Simplicio ha relatado que muy pronto Tolomeo tuvo la ocasión de poner a prueba su arte. Marco Annio Vero, cónsul de Roma, había emprendido una gira de inspección por las provincias del Imperio. Muchos veían en él al sucesor de Antonino Pío. El futuro Marco Aurelio, pues, estaba de paso por la provincia de Egipto y se había detenido en Alejandría. La reputación de Tolomeo había llegado a sus oídos y manifestó el deseo de entrevistarse con él.
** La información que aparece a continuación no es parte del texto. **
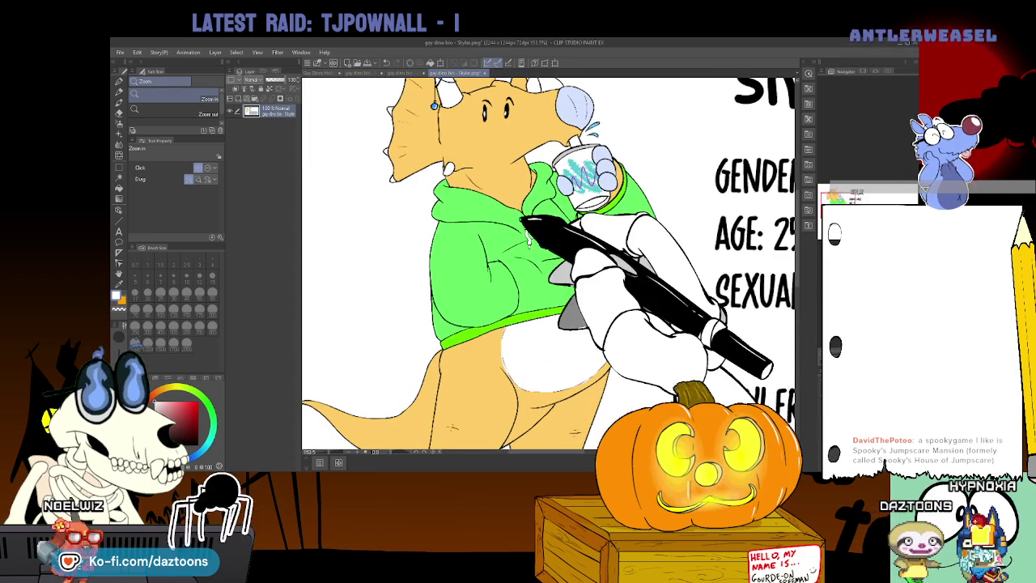
pyautogui.press('i')
pyautogui.click(352, 103)
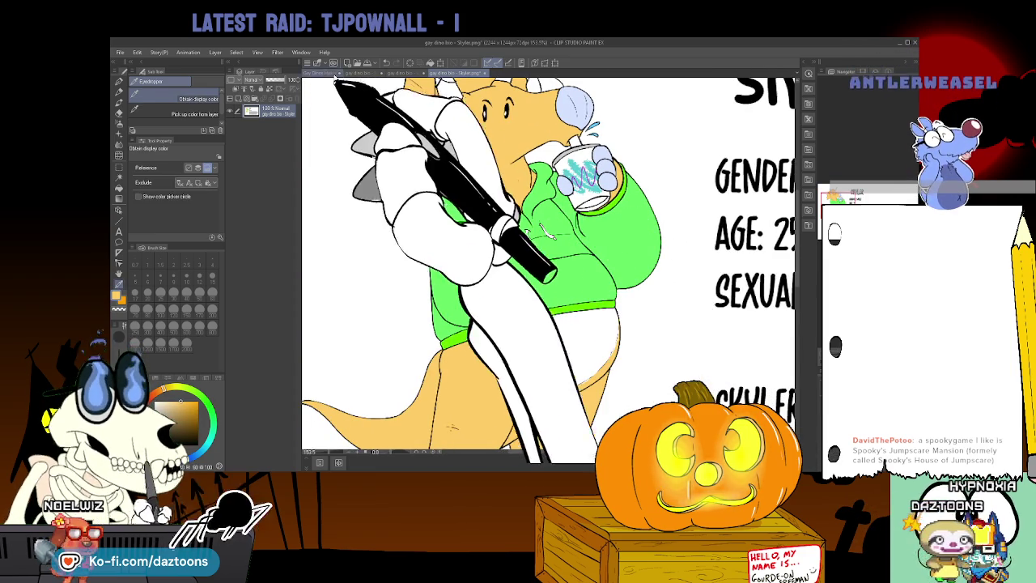
# Switch to the Halloween costumes drawing and auto-select the triceratops's whole area
pyautogui.click(327, 74)
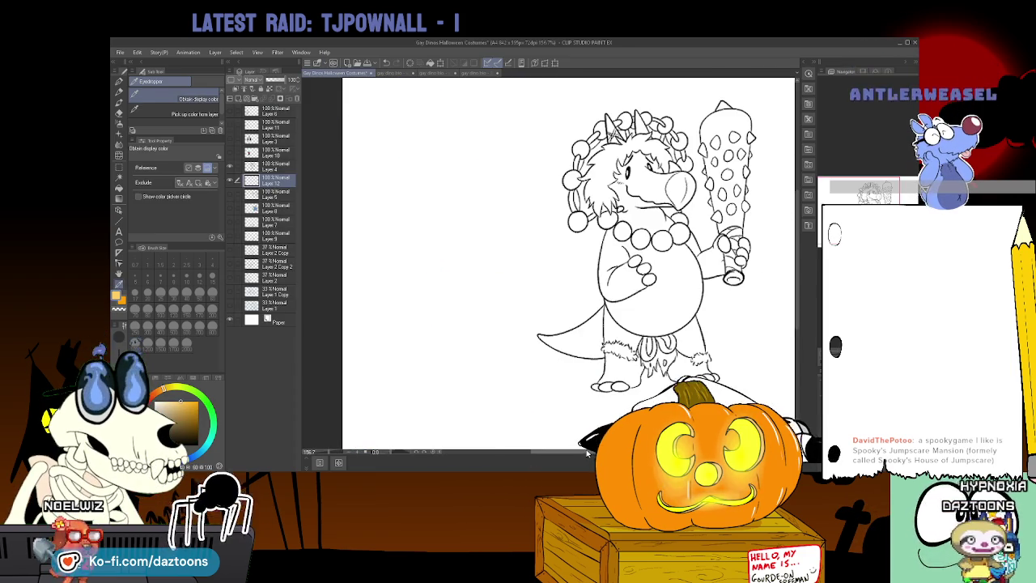
pyautogui.hscroll(2, 548, 263)
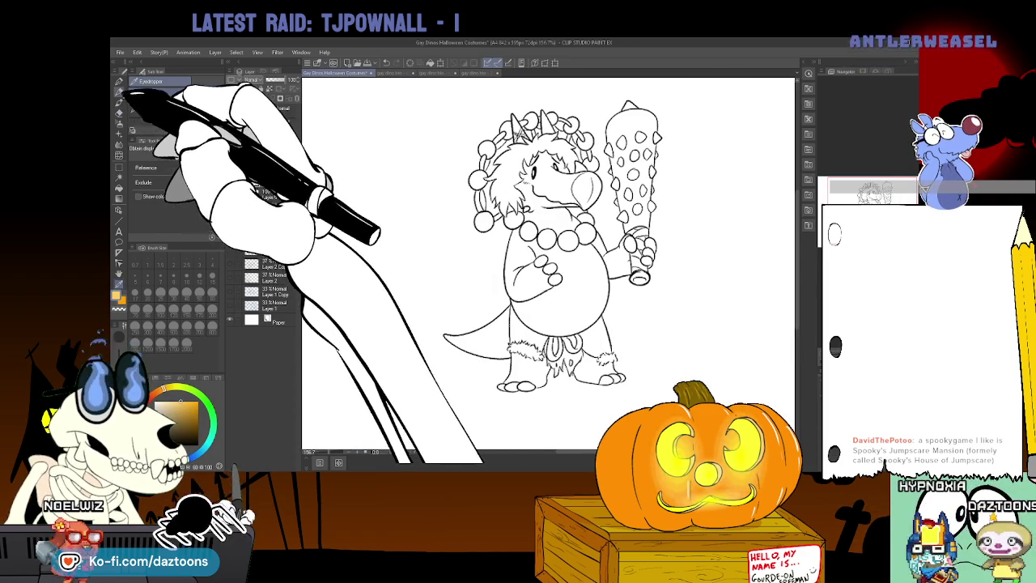
pyautogui.click(121, 179)
pyautogui.click(491, 204)
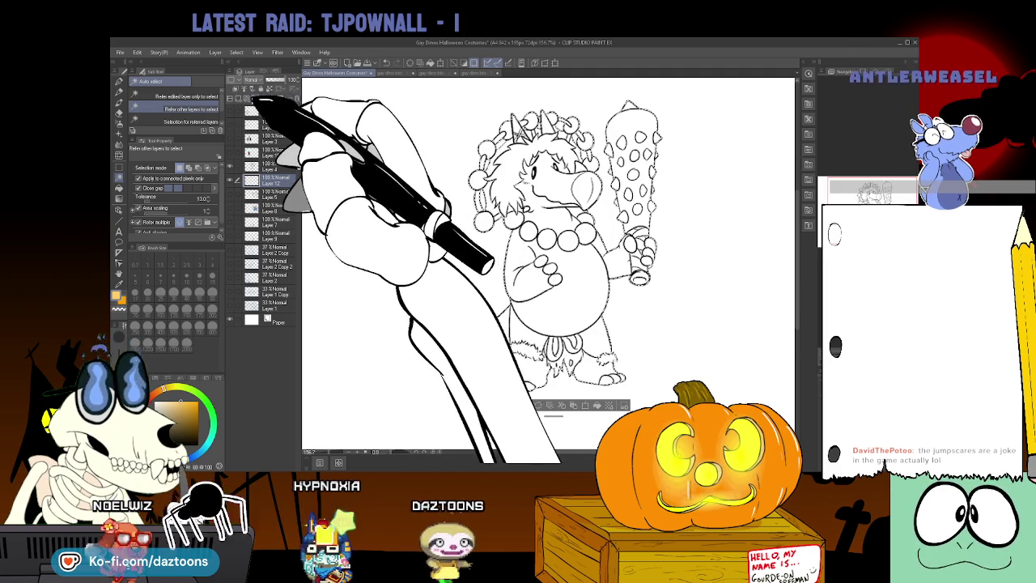
# Fill the selected triceratops area light orange on a new layer
pyautogui.press('ctrl+x')
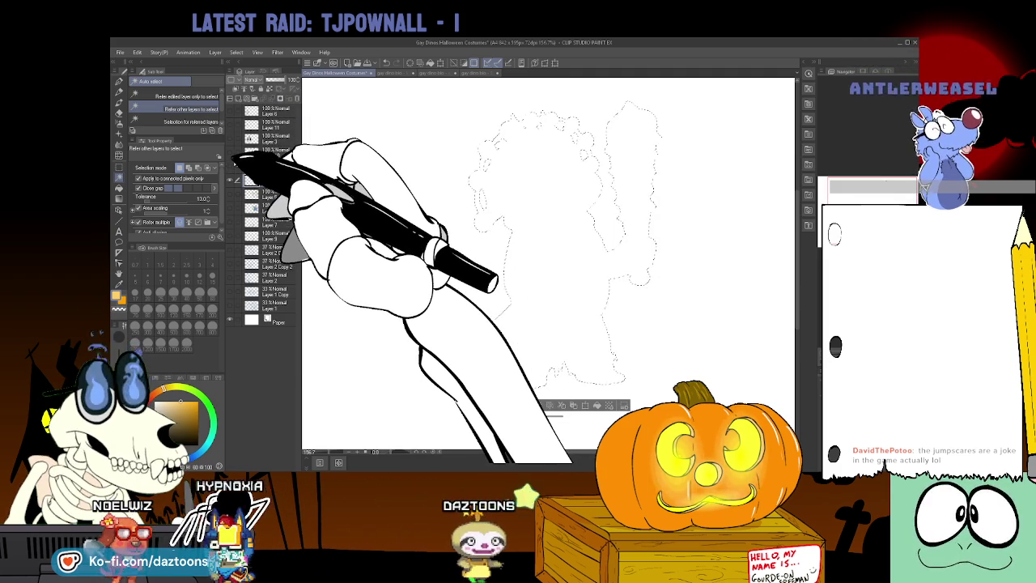
pyautogui.press('g')
pyautogui.click(550, 243)
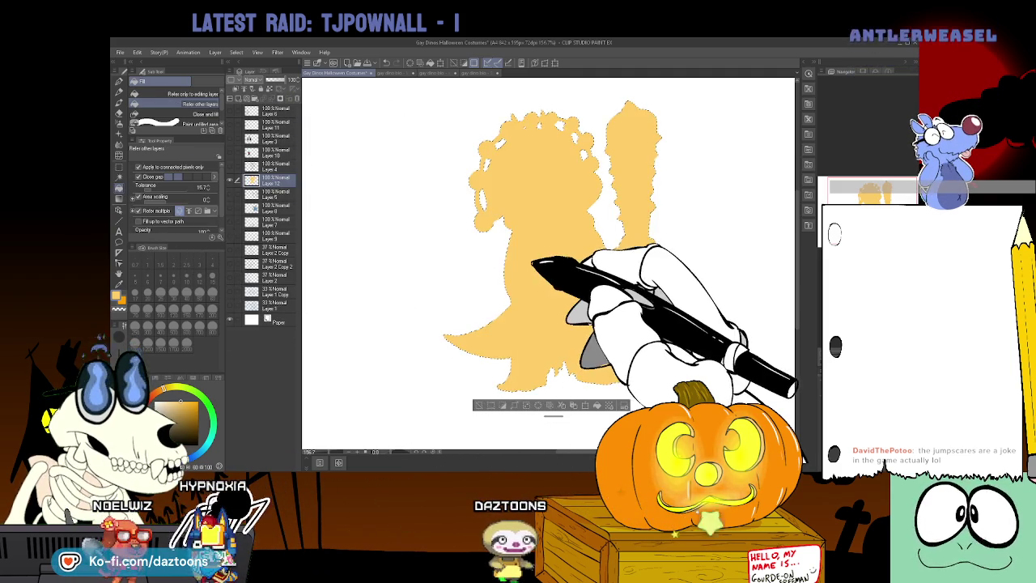
# On another new layer, pen-outline and fill the triceratops's belly white
pyautogui.press('ctrl+v')
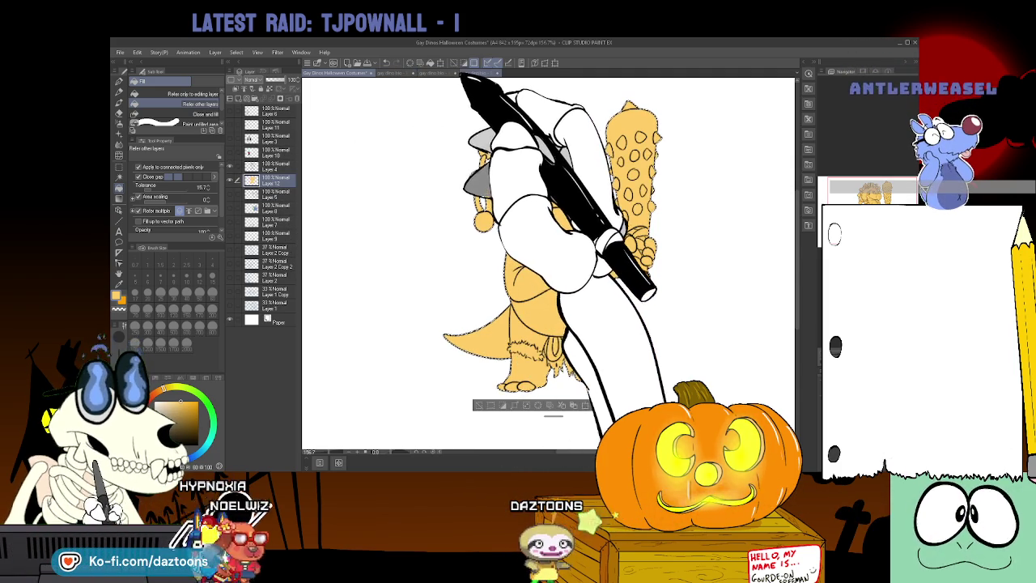
pyautogui.click(462, 73)
pyautogui.press('i')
Formado en la escuela de Epicteto, y por lo tanto estoico convencido, Marco Aurelio no quería discutir sólo de ciencia y filosofía con el sabio alejandrino; tenía otras preocupaciones más terrenales. Su esposa, Faustina, una matrona de treinta y cinco años dotada de un temperamento bastante inflamable, se había enamorado últimamente de un apuesto gladiador. Con muy poca inteligencia se había resignado a confesar su pasión a su marido. El digno Marco, aunque escéptico por naturaleza, había condescendido a consultar a sus magos y sus astrólogos, que le habían aconsejado un tratamiento radical: en primer lugar, claro está, el gladiador sacrílego tuvo que ser suprimido; luego, Faustina debió tomar un baño de asiento caliente, perfumado y prolongado, para después hacer apasionadamente el amor con su esposo legítimo. A consecuencia de esta sabia medicación, al cónsul le fue fácil creer que la pasión de Faustina se había disipado y, para sellar su reconciliación, exigió que ella le acompañase en su viaje a Egipto. Pero Faustina mostró muy pronto los primeros síntomas del embarazo. Entonces, Marco Aurelio se preguntó inquieto quién sería el padre. Ciertamente, ante la duda, siempre podría hacer eliminar al niño en cuanto naciese. Pero, aun sin contar con el odio que desde entonces le profesaría su esposa, a la que amaba a pesar de sus infidelidades, el estoico no podía decidirse a un acto tan cruel. ¿No valdría más consultar al más célebre de los astrólogos, con el fin de asegurarse de que los destinos del Imperio caerían en nobles manos?